=== WHAT THE TASK ASKS ===
Going through the entries below, find how many lines hold "キシリトールガム", then give that number alone.

[Transcribed page contents]
○ ○ ○

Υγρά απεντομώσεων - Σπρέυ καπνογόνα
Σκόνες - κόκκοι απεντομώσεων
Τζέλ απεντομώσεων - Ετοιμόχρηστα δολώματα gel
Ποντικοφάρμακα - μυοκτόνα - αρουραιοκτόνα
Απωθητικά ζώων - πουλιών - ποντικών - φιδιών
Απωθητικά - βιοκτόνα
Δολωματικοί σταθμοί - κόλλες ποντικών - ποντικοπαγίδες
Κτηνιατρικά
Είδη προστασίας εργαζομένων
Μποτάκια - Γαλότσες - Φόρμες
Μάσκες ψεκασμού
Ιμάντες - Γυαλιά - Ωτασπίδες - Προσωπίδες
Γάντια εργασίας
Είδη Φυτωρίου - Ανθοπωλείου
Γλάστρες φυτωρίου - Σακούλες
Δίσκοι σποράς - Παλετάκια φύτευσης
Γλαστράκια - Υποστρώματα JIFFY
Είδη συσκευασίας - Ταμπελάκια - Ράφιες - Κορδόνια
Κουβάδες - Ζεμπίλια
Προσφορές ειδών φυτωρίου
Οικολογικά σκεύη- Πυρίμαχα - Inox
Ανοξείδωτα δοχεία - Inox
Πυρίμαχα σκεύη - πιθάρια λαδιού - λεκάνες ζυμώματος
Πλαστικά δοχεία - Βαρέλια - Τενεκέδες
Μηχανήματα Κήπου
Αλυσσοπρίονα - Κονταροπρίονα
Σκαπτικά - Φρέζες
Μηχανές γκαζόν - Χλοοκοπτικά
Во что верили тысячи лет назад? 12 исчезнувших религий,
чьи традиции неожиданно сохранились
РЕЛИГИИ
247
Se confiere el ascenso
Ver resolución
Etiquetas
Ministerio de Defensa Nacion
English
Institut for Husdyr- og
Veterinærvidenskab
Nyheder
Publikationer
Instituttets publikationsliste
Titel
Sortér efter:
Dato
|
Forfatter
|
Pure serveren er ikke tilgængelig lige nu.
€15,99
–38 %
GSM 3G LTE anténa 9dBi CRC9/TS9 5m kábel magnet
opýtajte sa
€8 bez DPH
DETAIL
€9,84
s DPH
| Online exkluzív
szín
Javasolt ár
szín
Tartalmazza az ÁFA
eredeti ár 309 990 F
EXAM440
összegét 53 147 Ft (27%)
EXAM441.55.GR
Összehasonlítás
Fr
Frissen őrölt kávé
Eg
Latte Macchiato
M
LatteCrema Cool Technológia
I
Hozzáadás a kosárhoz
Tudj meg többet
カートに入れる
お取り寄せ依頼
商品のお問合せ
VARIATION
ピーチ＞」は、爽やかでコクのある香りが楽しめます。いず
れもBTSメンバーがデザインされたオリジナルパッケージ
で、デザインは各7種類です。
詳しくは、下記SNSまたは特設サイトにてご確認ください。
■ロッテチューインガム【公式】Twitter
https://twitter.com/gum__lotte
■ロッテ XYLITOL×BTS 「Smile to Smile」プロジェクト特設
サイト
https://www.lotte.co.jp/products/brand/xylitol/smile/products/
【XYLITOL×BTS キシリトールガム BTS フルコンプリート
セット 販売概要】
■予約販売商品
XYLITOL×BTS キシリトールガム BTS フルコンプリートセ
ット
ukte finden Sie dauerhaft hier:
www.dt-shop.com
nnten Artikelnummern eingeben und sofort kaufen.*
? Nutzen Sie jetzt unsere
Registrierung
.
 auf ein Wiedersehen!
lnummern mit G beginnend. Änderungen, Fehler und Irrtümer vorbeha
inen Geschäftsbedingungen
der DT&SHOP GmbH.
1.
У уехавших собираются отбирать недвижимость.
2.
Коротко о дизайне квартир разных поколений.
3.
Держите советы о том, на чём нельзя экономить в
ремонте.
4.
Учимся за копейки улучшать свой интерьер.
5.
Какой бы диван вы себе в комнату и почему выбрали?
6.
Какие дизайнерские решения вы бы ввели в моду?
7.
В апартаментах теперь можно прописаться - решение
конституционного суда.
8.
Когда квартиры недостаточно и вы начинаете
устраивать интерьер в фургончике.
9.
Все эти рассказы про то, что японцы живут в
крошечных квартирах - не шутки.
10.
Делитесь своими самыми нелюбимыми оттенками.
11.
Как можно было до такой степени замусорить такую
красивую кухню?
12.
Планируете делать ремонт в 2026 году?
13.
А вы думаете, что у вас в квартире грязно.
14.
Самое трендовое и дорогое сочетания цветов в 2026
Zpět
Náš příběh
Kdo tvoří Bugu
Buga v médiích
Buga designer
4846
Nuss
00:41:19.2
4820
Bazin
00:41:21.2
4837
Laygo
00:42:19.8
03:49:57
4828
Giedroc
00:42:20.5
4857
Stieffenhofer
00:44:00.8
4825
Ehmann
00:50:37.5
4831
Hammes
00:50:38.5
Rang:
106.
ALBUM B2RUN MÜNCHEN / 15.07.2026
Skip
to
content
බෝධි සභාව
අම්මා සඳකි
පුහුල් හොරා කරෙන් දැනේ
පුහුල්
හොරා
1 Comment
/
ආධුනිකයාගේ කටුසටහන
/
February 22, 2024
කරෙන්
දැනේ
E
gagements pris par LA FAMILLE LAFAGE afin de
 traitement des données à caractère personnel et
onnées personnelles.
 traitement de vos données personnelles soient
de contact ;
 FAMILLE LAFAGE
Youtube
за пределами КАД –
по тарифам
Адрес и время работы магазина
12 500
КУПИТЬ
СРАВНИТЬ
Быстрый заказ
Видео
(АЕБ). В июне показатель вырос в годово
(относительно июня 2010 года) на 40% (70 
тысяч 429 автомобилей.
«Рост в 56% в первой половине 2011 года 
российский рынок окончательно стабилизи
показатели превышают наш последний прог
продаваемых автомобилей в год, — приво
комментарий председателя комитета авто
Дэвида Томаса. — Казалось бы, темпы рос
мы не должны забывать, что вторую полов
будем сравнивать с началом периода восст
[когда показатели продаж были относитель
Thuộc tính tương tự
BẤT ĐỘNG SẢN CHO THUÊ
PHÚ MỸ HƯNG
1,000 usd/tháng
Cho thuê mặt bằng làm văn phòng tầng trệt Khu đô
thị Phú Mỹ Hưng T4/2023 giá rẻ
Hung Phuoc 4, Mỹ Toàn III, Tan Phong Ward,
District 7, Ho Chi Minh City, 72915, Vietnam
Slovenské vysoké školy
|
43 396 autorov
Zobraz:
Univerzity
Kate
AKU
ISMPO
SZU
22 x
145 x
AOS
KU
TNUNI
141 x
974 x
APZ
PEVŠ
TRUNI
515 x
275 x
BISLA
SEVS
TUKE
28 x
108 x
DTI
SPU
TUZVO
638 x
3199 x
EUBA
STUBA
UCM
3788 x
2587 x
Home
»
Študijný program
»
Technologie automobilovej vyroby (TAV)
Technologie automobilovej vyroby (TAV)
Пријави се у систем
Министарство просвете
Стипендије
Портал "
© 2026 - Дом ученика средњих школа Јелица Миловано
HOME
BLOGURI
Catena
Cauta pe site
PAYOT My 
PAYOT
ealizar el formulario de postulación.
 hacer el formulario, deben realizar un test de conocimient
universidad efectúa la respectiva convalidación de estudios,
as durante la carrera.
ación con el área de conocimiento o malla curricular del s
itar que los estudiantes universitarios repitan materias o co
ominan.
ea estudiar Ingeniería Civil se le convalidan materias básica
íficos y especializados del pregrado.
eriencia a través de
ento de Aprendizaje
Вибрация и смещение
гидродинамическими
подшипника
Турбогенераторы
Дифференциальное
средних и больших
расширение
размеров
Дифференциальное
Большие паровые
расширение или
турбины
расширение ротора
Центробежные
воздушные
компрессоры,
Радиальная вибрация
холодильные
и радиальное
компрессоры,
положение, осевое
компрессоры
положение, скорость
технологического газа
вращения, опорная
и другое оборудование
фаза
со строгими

○ ○ ○

=== EXERCISE RESULT ===
2